What's the process for proposing a symbol in the Unicode table?
James Kass
jameskass at code2001.com
Sat Feb 17 19:35:06 CST 2024
On 2024-02-17 11:26 PM, Freek Dijkstra via Unicode wrote:
> I almost get the feeling that Unicode has overlooked a (small)
> category of these symbols, and only included the English ones. Sadly,
> my knowledge of those other symbols is limited, so I can only make a
> proposal for the Flourish of Approval. But just to check: Unicode
> codepoints represent a glyph, not a meaning, right? So the English ✓
> and Swedish ✓ have the same codepoint, even though their meaning is
> different?
Unicode encodes characters rather than glyphs. Please see
http://www.unicode.org/reports/tr17/tr17-3.html for more information,
specifically section 2.1 for illustrations. The check mark (✓) has one
code point because of convention: there was no distinction between
Swedish and English usage of the mark in pre-existing character sets.
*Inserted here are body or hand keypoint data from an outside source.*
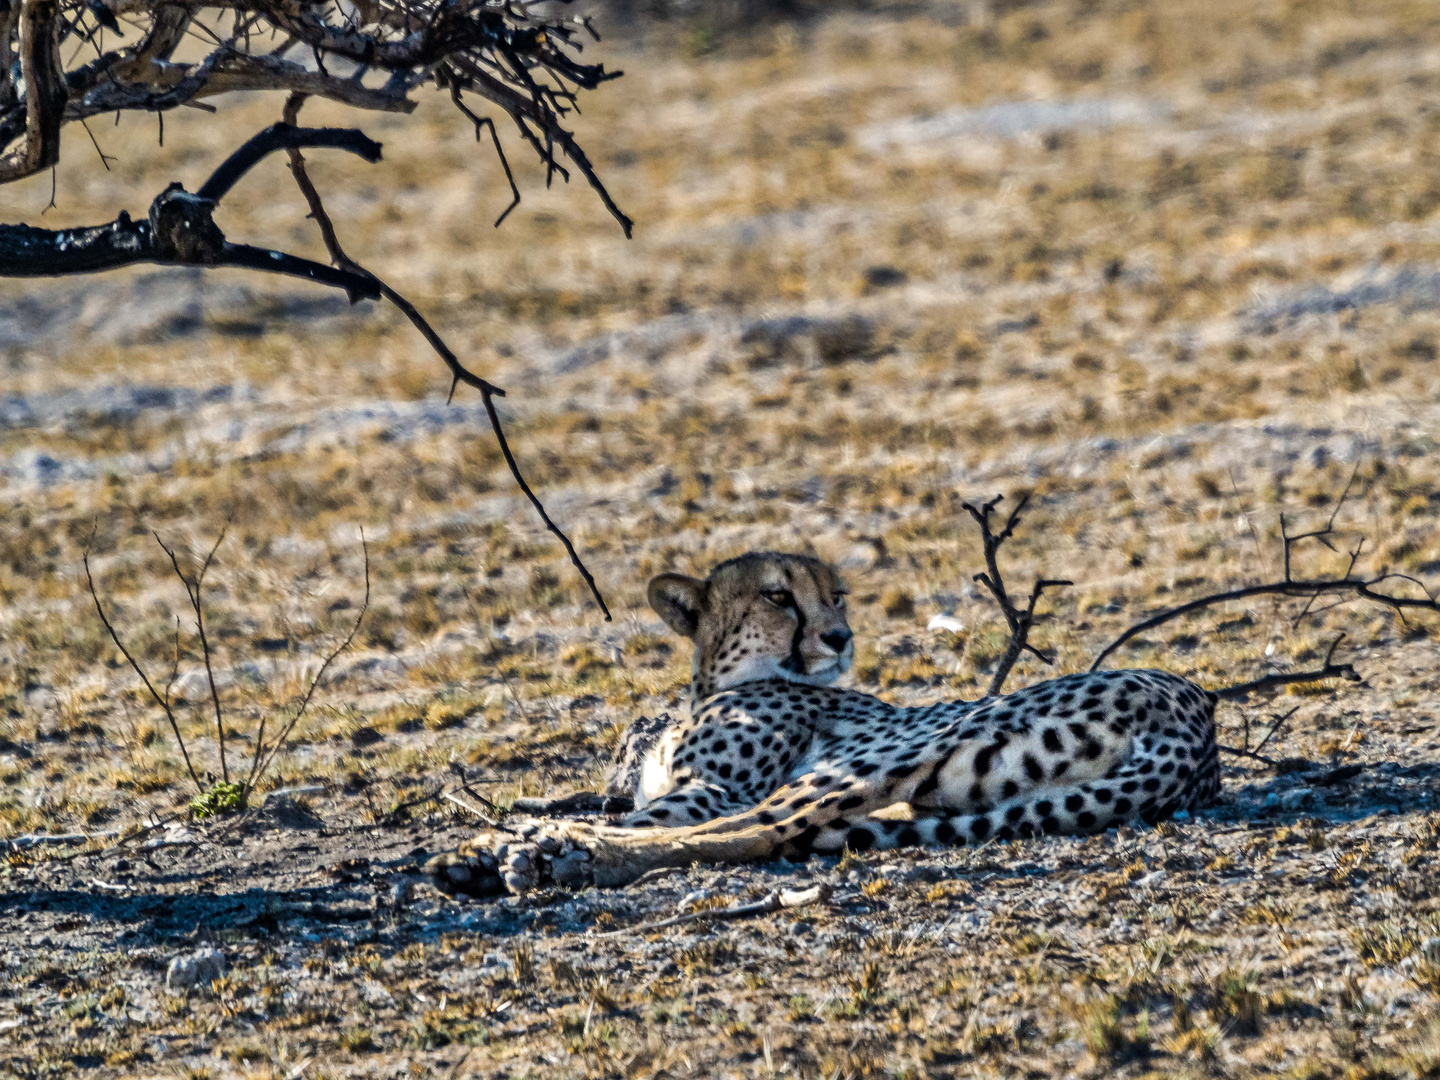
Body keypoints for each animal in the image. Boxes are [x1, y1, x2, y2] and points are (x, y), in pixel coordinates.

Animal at [426, 550, 1215, 898]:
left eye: (836, 594)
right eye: (778, 596)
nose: (840, 636)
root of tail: (1198, 724)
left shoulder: (713, 788)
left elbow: (646, 817)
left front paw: (509, 842)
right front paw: (482, 853)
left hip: (865, 760)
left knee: (753, 833)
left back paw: (567, 856)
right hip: (914, 801)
The Unicode repertoire might be perceived as favoring English symbols,
but we need to keep in mind that the original goal of Unicode was to
standardize existing character sets into a universal encoding which
would serve everyone. Many of those existing character sets were
developed by English speaking users, hence the possible appearance of
favoritism. Likewise, an even larger batch of those existing character
sets were developed by “Westerners”, which can give the appearance of
favoritism to non-Western users. But over time, many non-English and
non-Western characters have been added to the Unicode repertoire because
somebody took the time and made the effort to submit an encoding
proposal and escort it through the approval process.